# Rear Hub width on a Merckx?



## bing181 (Oct 17, 2005)

Hi all

I have a Corsa 01. Great bike.

I also have a Fondriest carbon. Equally great bike (though very different). However .. the Merckx is quite a bit wider at the rear dropouts. The Fondriest seems about 130mm, the Merckx??

So .. I'm having trouble getting the wheels that run on the Fondriest to work on the Merckx. They just pull out/forward every time i give a decent push. I'm guessing that I'll need some spacers on any wheels I run on the Merckx compared to the Fondriest, and that in reality, I'm not going to be able to just swap wheels?

All suggestions/advice appreciated.

B


----------



## barry1021 (Nov 27, 2005)

I believe the the Corsa should be 130mm also. Do you have a problem with a bent frame?? Might want to take it to a shop for inspection. Are you sure the Fondriest is 130MM? How many gears are you running on the Fondriest? That's odd to me, but I defer to more knowlwdgeable members.

b21


----------



## zmudshark (Jan 28, 2007)

My guess is that the quick releases have different faces, less 'grab' on the Fondriest wheel set. Does the Fondriest have vertical dropouts and the Merckx horizontal?

You may be able to correct it by using the QR from the Merck on the Fondriest wheel.

Disclaimer: I'm not a mechanic, or expert of any kind. I don't even own a bike that doesn't have downtube shifters.


----------



## happy fun ball (Aug 11, 2005)

I had an interesting related problem. I have a 1999 EX, 3/2. ti frame with 6/4 dropouts. I've run Campy Protons on it with no trouble for years, but yada yada yada Protons retired due to a crash, bought a set of Neuvations. 
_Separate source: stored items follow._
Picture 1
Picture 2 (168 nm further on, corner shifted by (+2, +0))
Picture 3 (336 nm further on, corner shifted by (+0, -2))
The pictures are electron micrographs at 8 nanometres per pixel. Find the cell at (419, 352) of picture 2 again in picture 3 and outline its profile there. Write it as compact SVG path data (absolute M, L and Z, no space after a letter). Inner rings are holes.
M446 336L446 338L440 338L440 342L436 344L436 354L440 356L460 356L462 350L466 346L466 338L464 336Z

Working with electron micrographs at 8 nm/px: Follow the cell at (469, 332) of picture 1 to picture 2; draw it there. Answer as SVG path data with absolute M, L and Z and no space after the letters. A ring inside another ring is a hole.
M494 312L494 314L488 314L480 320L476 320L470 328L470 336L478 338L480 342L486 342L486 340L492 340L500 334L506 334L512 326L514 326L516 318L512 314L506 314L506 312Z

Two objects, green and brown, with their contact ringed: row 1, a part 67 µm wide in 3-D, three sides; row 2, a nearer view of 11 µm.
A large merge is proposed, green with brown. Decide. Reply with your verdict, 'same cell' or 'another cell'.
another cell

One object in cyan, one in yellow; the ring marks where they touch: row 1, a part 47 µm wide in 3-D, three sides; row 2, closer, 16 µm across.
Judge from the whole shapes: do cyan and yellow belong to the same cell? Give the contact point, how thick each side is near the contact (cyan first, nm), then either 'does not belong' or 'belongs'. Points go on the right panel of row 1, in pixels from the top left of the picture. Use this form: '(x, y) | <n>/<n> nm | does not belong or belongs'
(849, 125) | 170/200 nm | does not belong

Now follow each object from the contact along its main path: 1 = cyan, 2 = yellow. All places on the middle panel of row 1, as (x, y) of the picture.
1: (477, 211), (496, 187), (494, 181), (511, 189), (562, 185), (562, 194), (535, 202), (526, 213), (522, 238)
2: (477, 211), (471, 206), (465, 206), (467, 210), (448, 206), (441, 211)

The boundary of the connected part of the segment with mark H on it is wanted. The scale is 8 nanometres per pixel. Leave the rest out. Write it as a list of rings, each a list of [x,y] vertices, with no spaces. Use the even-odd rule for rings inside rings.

Same problem as you, pulling out on the drive side under any sort of effort. I thought the Neuvations were too narrow for my EX. Did the measurements, the frame is 129.4 inside width, the Neuvation rear is right at 128 even. Put in a 1.5mm spacer (inside the end cap), no improvement. Took the Campy skewers and used them, problem solved. I guess the Neuvation skewers, which look just like salsas, were just not strong enough to bite into the 6/4. Weird.


----------